Notice 2014-69 provides transition relief for employers that have entered into a binding written commitment to adopt, or have begun enrolling employees in, a Non-Hospital/Non-Physician Services Plan prior to Nov. 4, 2014, based on the employer’s reliance on the results of use of the MV Calculator (referred to as a Pre-Nov. 4, 2014, Non-Hospital/Non-Physician Services Plan).

Solely in these situations, the Departments anticipate that final regulations, when issued, will not apply to the plan before the end of the plan year (as in effect under the terms of the plan on Nov. 3, 2014), if that plan year begins no later than March 1, 2015.

Exchange Subsidy Eligibility

Pending issuance of final regulations, an employee who is covered under a Non-Hospital/Non-Physician Services Plan will not be treated as having been offered MV coverage for purposes of eligibility for an Exchange subsidy. This is the case regardless of whether the plan is a Pre-Nov. 4, 2014, Non-Hospital/Non-Physician Services Plan.

Employer Disclosure Requirements

An employer that offers a Non-Hospital/Non-Physician Services Plan (including a Pre-Nov. 4, 2014, Non-Hospital/Non-Physician Services Plan) to an employee must not state or imply in any disclosure that the offer of coverage under the Non-Hospital/Non-Physician Services Plan precludes an employee from obtaining a premium tax credit, if otherwise eligible.

In addition, the employer must correct, in a timely manner, any prior disclosures that stated or implied that the offer of the Non-Hospital/Non-Physician Services Plan would preclude an otherwise tax-credit-eligible employee from obtaining a premium tax credit.
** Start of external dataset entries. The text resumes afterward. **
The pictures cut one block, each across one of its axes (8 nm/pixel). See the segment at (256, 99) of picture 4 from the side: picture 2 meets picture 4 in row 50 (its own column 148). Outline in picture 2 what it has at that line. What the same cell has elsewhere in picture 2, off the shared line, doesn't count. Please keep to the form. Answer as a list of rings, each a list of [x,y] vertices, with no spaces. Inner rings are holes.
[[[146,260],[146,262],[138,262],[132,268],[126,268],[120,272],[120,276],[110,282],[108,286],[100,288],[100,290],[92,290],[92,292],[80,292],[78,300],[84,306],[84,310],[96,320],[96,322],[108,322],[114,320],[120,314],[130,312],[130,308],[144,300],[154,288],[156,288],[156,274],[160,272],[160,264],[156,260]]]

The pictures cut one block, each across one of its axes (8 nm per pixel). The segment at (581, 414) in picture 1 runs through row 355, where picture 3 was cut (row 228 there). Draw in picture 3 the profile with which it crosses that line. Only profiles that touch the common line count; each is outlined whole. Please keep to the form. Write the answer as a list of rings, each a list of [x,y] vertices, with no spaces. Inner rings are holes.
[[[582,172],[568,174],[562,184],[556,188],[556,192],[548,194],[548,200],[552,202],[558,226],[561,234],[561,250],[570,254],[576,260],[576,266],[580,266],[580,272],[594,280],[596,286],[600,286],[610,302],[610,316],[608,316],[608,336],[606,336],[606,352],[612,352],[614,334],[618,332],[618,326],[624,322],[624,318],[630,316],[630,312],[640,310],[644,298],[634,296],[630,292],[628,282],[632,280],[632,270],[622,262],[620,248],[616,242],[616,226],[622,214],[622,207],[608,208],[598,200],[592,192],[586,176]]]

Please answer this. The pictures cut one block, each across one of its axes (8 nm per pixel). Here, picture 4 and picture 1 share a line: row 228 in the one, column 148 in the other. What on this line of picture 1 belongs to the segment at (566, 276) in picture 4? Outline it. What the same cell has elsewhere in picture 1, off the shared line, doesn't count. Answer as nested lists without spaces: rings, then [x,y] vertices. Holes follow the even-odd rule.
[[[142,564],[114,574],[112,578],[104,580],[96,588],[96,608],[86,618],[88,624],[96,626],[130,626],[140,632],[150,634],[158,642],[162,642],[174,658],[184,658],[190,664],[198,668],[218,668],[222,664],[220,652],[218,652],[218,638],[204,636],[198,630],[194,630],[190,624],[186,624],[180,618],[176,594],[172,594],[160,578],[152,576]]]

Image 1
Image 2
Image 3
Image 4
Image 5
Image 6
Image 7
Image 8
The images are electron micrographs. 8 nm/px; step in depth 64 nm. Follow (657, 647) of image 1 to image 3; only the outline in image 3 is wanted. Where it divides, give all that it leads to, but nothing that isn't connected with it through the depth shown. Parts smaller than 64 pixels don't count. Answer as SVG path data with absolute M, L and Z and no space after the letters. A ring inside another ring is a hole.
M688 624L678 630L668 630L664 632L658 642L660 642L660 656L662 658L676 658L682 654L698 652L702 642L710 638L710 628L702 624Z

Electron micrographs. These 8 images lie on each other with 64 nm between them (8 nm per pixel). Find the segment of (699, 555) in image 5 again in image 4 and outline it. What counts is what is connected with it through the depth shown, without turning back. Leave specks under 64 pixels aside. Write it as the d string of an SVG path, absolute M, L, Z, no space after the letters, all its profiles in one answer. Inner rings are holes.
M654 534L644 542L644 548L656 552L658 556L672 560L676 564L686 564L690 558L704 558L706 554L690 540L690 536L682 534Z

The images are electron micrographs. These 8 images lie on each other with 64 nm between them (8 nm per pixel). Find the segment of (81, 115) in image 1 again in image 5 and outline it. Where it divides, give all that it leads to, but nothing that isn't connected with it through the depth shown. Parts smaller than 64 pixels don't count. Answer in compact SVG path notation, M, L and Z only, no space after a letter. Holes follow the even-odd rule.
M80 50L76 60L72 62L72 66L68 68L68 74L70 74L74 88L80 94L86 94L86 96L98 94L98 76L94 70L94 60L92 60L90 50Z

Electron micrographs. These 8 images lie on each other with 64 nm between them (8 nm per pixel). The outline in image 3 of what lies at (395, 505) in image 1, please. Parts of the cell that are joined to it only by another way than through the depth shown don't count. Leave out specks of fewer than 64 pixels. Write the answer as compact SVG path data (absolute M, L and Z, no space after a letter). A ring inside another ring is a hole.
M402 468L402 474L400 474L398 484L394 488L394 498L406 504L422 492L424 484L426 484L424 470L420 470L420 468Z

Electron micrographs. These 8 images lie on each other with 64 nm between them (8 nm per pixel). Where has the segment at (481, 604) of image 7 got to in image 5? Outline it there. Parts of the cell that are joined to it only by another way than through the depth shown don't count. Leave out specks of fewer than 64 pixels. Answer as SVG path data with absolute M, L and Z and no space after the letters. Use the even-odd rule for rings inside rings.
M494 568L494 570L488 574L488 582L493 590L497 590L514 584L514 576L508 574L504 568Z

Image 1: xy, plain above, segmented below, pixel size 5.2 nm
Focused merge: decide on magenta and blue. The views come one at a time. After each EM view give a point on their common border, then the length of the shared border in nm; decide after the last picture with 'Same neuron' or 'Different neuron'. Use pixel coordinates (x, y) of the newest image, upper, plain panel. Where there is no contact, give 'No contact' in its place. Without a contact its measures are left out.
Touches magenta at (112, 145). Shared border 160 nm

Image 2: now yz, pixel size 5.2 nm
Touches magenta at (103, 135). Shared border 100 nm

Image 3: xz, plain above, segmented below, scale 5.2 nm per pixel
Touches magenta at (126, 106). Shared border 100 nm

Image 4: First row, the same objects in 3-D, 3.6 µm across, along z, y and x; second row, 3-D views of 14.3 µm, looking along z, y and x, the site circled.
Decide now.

Without this corrective disclosure, a statement (for example, in a summary of benefits and coverage) that a Non-Hospital/Non-Physician Services Plan provides MV will be considered to imply that the offer of such a plan precludes employees from obtaining a premium tax credit.

However, an employer that also offers to an employee another plan that is not a Non-Hospital/Non-Physician Services Plan and that is affordable and provides MV may advise the employee that the offer of this other plan will (or may) preclude the employee from obtaining a premium tax credit.